Aber wer und wo ist man dann selber? Diese Frage ist es wohl, die uns so sehr an genau diesem Augenblick festhalten lässt, und die uns so ungewiss in die Zukunft blicken lässt. Bin ich dann noch ich?

In jungen Jahren mag diese Frage viel weniger relevant sein, als sie es mit zunehmenden Alter wird. Und vielleicht wird sie eines Tages sogar wieder total unwichtig sein, aber so weit bin ich dann zumindest noch lange nicht. Zum Glück will ich dann auch ganz schnell zufügen, denn glücklicherweise fällt es mir meist gar nicht schwer, den Tag und den Augenblick zu leben und zu erleben. Alle wollen das Leben genießen, aber Erleben und sich dessen bewusst sein, sind für mich viel entscheidender.

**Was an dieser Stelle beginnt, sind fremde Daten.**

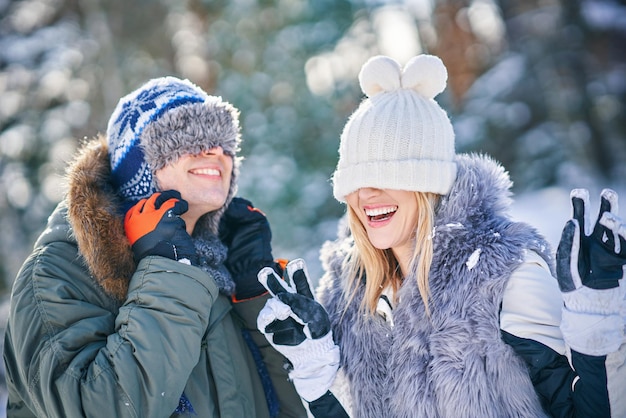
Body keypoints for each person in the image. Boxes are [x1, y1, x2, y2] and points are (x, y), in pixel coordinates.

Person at [255, 55, 626, 417]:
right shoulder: (350, 299)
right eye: (355, 180)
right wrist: (319, 377)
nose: (366, 194)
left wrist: (598, 338)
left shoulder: (501, 275)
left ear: (426, 183)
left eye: (387, 175)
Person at [2, 76, 307, 417]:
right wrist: (168, 273)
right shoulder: (56, 273)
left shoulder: (223, 271)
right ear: (139, 169)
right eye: (188, 137)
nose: (215, 152)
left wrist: (255, 303)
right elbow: (100, 408)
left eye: (224, 142)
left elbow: (298, 405)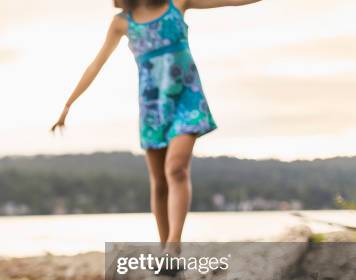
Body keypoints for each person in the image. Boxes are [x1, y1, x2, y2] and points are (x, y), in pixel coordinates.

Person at [51, 0, 262, 255]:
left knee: (176, 168)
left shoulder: (177, 3)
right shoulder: (122, 22)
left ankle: (173, 245)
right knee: (159, 182)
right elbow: (96, 64)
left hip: (187, 100)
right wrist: (68, 105)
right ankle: (167, 254)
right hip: (153, 107)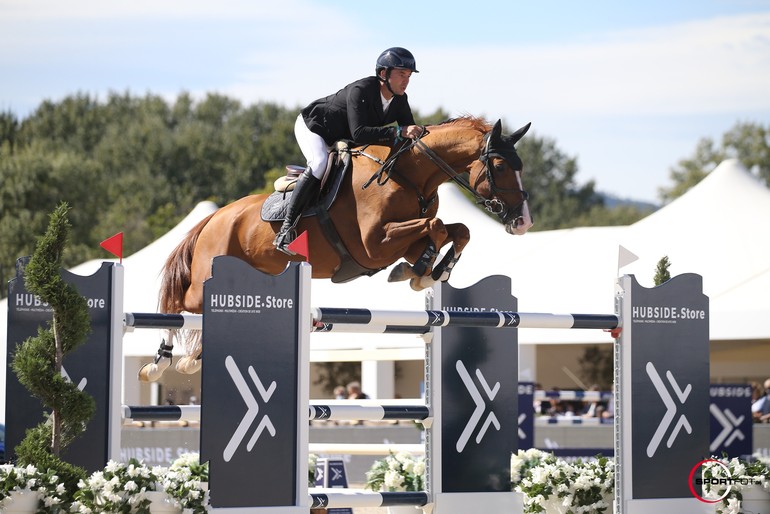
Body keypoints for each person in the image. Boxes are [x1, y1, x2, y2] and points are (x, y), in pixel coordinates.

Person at [274, 47, 423, 254]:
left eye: (408, 76)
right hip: (315, 127)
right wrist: (398, 131)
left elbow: (408, 138)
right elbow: (360, 133)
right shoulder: (361, 90)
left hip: (342, 137)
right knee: (319, 163)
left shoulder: (400, 100)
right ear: (383, 74)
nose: (406, 81)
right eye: (401, 74)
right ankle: (286, 230)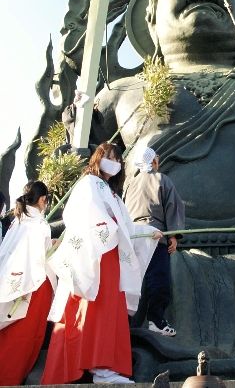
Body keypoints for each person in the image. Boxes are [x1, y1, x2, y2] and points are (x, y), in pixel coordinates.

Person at [41, 142, 161, 385]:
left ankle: (108, 367)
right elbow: (86, 215)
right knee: (101, 308)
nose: (114, 162)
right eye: (109, 156)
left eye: (117, 159)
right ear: (98, 157)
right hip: (97, 254)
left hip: (111, 254)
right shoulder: (88, 183)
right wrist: (113, 230)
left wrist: (148, 231)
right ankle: (101, 369)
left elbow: (125, 226)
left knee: (111, 309)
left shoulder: (111, 192)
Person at [124, 146, 185, 337]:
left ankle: (125, 322)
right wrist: (173, 235)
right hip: (154, 236)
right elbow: (173, 206)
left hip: (132, 237)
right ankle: (156, 320)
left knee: (131, 282)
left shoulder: (129, 184)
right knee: (158, 279)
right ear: (153, 161)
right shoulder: (161, 180)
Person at [0, 181, 56, 386]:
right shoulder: (38, 224)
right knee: (26, 338)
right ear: (42, 200)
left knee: (11, 335)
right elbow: (39, 257)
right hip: (34, 287)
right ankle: (10, 379)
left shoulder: (19, 220)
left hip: (17, 283)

Und genau aus diesem Grund will ich am Ende des Tages nicht nach Hause und fahre noch einmal einen kleinen Umweg. Und dann fahre ich über die Brücke und halte an uns schaue auf die Kirschbäume neben mir, die im Licht der untergehenden Sonne leuchten. Ganz spontan biege ich dann in diese kleine ungepflasterte Straße ein und fahre noch einmal ins Ungewisse. Noch einmal ein wenig Herzklopfen und Aufregung, und die Freude, der eigenen Spontanität nachgegeben zu haben. Das Auto wackelt und ich bin am Leben, und genau darum geht es in diesem Moment. Und wenn ich am Ende dann doch auf der Hauptstraße lande, die mich wieder zurück nach Hause führt, habe ich ja zum Glück meine Erinnerungen, die meinem Herz zu gut tun und die mir hoffentlich noch lange bleiben werden.